◆ Zitierter Auszug ◆
################

# Suche 3 x Rolle der Wiederauferstehung!



## Hotte-Motte (12. März 2012)

BIETE/N RDA 


Bitte vorher ganz genau lesen.


Aloha,

Wir bieten für unsere Gilden Member aktuell 3 x Die Rolle der wiederauferstehung an. 
Im Moment führen wir 5 Raid´s die Woche + 1 Feuerlande Legendäry Farm Raid. Ein Server Trans ist gerne gesehen, da wir noch Tank´s und Heiler suchen. (Mangelware auf unserem Server)
Als kleines Dankeschön bekommt jeder erfolgreicher Trans natürlich einen "Lohn" für seine Mühe. 
Gildenbeitritt erwünscht, erfahrung vom vorteil, aber kein muss.


Wir Bieten RDA an und wollen das Mount haben. Wir wollen nicht wieder neu anfangen!!!!!
Deswegen suchen wir alte Spieler. 
Das heist das wir eure Battle.net adresse brauchen, damit WIR die einladung raus schicken können. 

PN mit Email Adresse an mich und ich schicke euch eine Einladung. 

Für weitere Infos stehe ich gerne zur verfügung.

################

Nenne alle Mengenangaben, die der Forenbeitrag im Text nach der Anrede „Aloha,“ macht, jeweils mit dem, worauf sie sich beziehen. Die Einträge stehen in keinem Zusammenhang mit dem Forenbeitrag.

################

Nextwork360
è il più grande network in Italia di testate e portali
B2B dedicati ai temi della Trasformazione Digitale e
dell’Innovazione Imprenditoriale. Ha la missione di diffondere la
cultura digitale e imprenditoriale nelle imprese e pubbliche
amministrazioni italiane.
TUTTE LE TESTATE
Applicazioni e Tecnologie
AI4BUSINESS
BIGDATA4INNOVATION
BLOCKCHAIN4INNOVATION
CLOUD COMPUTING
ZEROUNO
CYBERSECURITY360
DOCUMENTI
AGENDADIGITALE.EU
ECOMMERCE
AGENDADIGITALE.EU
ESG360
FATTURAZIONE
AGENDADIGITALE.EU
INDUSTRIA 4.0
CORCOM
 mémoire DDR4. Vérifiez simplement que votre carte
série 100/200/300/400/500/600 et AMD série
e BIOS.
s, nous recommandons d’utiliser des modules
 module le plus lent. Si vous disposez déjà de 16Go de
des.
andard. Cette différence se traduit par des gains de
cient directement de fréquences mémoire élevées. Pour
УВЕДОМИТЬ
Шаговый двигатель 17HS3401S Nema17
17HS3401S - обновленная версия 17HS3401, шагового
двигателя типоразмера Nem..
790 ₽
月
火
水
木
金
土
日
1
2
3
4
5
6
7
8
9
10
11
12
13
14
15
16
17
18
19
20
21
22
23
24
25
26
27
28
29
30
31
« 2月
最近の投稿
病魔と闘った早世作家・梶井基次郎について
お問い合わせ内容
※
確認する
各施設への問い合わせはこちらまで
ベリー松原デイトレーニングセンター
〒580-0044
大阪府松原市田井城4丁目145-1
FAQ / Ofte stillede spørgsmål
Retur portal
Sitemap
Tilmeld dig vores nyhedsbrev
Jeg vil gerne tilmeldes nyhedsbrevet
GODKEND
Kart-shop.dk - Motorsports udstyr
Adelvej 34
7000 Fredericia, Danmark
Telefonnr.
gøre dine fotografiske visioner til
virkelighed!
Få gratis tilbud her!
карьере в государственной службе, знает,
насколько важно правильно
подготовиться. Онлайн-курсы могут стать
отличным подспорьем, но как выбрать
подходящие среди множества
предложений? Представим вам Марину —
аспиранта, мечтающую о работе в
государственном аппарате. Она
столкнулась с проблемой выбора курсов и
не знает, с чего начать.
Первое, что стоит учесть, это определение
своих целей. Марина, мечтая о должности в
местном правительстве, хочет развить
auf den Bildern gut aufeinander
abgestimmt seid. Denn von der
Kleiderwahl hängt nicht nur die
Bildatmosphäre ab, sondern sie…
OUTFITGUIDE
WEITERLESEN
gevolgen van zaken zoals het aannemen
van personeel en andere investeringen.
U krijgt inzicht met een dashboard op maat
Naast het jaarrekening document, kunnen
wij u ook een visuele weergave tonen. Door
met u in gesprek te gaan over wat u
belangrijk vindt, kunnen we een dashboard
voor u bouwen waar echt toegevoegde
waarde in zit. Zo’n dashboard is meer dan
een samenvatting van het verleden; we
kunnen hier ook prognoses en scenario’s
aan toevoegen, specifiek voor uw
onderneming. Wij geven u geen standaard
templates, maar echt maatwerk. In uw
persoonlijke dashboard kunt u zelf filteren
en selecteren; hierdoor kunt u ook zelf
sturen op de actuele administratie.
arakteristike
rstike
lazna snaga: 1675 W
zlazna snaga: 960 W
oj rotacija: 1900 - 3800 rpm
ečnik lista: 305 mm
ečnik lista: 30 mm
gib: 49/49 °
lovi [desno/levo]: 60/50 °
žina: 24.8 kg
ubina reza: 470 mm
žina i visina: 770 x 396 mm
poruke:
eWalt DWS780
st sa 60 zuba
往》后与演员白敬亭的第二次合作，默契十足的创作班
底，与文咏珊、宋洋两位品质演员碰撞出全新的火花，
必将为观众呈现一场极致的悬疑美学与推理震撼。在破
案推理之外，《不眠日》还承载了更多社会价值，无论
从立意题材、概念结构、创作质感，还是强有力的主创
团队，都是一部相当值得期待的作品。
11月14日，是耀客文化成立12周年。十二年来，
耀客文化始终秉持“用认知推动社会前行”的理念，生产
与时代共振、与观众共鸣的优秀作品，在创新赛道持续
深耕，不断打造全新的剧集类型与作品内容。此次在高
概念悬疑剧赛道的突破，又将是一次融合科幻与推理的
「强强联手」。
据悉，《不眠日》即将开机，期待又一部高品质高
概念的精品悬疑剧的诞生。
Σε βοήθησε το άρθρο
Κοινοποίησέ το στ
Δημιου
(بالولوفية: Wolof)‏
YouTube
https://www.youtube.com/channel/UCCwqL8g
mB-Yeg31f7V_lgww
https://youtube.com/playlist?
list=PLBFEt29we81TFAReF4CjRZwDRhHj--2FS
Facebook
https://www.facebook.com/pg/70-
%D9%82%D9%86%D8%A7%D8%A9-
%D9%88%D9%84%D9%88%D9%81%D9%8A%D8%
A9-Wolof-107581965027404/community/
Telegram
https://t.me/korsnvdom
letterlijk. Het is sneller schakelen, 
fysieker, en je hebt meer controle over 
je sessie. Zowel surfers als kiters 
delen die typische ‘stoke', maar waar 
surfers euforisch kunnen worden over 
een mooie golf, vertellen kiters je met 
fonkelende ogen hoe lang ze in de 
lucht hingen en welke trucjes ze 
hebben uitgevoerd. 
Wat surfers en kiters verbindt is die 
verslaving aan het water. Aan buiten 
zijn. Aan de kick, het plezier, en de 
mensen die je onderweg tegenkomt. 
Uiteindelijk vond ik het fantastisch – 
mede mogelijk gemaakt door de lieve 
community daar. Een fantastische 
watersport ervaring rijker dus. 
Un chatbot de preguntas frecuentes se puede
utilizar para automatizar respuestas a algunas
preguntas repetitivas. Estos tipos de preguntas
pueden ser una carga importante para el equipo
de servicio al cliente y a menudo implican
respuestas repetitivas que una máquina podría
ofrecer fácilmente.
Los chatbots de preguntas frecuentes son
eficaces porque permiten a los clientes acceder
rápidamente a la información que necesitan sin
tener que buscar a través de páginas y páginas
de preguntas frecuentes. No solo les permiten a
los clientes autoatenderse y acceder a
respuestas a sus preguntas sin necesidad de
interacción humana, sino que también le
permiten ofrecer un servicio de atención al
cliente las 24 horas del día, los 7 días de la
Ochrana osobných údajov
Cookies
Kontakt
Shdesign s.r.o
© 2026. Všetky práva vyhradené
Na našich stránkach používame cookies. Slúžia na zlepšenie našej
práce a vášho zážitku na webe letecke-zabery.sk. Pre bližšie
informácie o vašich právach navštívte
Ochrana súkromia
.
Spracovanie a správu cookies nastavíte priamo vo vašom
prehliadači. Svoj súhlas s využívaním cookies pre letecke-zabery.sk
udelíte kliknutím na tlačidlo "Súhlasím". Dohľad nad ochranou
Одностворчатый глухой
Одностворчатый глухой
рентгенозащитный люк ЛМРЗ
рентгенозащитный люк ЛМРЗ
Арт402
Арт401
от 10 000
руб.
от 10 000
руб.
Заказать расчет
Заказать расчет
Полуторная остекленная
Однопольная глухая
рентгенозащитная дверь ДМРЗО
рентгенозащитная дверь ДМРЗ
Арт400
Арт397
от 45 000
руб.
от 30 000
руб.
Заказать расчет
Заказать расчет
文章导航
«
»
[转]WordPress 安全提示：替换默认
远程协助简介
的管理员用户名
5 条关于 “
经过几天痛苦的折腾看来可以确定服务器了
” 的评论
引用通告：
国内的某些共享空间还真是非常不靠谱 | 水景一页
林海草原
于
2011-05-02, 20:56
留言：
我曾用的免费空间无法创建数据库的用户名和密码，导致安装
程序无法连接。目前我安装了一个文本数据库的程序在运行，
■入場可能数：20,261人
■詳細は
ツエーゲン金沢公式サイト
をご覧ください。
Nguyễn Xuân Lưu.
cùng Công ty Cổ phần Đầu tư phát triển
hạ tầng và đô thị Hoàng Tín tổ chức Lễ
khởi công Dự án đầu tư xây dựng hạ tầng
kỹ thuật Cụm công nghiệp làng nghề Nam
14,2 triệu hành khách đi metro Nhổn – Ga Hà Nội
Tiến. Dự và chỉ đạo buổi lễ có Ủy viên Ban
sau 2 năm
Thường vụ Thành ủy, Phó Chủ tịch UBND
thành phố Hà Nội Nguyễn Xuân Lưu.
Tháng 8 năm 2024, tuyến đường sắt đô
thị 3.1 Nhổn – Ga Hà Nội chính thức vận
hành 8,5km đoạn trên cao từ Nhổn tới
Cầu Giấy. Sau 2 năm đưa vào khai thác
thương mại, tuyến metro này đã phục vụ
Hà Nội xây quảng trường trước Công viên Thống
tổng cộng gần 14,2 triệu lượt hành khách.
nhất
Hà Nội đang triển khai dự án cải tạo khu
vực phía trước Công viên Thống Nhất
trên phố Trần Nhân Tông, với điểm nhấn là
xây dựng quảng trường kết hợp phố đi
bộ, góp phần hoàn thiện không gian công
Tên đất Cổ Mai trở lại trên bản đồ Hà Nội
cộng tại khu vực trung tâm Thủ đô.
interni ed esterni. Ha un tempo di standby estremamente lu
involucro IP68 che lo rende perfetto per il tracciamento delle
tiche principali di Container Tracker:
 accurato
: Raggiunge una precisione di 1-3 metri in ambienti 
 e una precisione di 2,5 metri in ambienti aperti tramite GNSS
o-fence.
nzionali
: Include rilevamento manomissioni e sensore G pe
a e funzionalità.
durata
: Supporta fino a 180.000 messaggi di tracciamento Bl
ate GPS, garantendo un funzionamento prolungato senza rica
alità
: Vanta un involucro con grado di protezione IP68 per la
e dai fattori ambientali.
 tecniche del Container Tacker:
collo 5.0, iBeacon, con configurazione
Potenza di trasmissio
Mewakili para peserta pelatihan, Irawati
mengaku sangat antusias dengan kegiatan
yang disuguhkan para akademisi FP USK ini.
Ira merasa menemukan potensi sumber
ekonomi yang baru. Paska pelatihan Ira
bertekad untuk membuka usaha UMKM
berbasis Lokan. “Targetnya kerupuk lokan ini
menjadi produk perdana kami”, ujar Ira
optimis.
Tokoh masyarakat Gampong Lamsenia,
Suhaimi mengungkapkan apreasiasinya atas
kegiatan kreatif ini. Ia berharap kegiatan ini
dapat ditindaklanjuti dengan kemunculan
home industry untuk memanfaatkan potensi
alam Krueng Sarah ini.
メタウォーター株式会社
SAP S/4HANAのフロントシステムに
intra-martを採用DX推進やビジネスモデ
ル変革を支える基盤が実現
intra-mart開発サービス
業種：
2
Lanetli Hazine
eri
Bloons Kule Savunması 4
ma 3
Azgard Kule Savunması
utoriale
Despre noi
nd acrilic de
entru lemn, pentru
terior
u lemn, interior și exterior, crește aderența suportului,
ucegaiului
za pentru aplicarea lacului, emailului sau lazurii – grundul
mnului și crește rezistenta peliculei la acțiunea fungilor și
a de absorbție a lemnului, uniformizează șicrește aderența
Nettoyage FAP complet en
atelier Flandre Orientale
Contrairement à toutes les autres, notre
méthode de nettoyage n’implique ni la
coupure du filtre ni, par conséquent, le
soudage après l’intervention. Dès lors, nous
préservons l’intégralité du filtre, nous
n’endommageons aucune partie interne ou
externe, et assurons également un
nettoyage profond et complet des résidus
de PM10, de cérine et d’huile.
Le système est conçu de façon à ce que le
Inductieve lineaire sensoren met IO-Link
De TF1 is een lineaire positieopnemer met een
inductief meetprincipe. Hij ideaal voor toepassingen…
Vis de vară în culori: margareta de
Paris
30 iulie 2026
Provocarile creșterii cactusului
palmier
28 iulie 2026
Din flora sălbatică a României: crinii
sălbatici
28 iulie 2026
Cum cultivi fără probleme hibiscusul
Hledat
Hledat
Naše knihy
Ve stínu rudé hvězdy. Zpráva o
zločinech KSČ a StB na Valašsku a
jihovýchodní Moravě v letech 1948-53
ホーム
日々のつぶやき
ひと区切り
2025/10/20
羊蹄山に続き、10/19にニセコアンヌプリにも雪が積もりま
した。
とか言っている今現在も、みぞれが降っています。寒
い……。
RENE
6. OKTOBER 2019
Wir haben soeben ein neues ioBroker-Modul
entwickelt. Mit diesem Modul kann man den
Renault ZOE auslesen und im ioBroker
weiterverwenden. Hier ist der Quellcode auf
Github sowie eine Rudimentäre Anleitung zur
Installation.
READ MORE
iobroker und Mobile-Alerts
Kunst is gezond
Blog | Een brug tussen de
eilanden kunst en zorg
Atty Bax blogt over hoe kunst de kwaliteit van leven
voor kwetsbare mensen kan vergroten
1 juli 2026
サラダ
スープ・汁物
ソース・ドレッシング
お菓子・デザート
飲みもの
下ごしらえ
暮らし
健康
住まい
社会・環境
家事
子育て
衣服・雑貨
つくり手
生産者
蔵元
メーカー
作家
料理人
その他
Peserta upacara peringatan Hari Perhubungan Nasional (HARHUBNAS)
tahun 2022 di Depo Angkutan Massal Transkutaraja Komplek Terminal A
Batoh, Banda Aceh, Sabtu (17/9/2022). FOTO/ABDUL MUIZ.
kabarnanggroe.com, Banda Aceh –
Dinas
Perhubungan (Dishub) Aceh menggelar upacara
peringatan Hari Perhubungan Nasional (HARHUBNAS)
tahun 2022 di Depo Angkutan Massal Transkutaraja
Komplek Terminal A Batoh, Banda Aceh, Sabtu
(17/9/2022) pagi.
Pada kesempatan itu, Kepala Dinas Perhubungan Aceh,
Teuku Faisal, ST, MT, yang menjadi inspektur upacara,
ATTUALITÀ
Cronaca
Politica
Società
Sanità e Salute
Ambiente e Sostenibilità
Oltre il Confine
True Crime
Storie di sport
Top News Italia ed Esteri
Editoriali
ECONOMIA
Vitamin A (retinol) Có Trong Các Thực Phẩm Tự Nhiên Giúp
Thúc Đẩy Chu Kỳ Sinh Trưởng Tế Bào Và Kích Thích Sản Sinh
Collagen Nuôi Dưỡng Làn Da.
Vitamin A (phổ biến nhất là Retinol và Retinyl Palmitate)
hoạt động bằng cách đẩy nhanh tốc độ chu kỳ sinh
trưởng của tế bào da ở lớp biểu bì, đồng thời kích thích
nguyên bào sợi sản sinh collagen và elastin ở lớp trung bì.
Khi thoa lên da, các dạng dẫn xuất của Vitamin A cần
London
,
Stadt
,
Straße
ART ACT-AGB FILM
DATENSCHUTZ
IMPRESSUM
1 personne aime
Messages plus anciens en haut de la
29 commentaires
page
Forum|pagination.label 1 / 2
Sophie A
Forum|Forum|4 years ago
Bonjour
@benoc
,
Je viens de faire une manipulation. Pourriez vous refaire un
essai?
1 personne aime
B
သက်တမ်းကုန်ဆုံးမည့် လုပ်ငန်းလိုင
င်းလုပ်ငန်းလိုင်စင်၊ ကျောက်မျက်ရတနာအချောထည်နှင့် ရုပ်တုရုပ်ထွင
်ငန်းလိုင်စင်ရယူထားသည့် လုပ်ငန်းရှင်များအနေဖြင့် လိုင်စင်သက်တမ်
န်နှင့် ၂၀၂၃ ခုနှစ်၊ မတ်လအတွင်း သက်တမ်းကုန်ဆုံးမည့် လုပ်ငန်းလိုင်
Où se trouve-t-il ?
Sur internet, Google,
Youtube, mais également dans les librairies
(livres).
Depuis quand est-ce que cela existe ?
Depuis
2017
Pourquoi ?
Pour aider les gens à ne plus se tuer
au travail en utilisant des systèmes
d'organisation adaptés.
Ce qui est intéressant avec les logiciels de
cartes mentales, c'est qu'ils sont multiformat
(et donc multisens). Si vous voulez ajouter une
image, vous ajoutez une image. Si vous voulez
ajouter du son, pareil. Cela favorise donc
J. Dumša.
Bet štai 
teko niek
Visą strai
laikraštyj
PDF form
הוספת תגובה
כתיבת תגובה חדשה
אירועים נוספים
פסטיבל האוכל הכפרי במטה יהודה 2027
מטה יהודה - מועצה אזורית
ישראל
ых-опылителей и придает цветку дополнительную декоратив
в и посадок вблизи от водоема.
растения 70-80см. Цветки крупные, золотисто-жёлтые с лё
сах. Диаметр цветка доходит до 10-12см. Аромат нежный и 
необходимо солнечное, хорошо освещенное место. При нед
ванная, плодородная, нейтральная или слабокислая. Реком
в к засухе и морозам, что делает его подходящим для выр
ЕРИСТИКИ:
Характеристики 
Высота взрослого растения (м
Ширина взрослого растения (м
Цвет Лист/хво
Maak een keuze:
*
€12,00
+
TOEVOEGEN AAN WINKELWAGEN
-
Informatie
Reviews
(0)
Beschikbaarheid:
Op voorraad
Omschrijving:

################

◆ Antwort ◆
- 3 x die Rolle der Wiederauferstehung
- 5 Raids die Woche
- 1 Feuerlande Legendary Farm Raid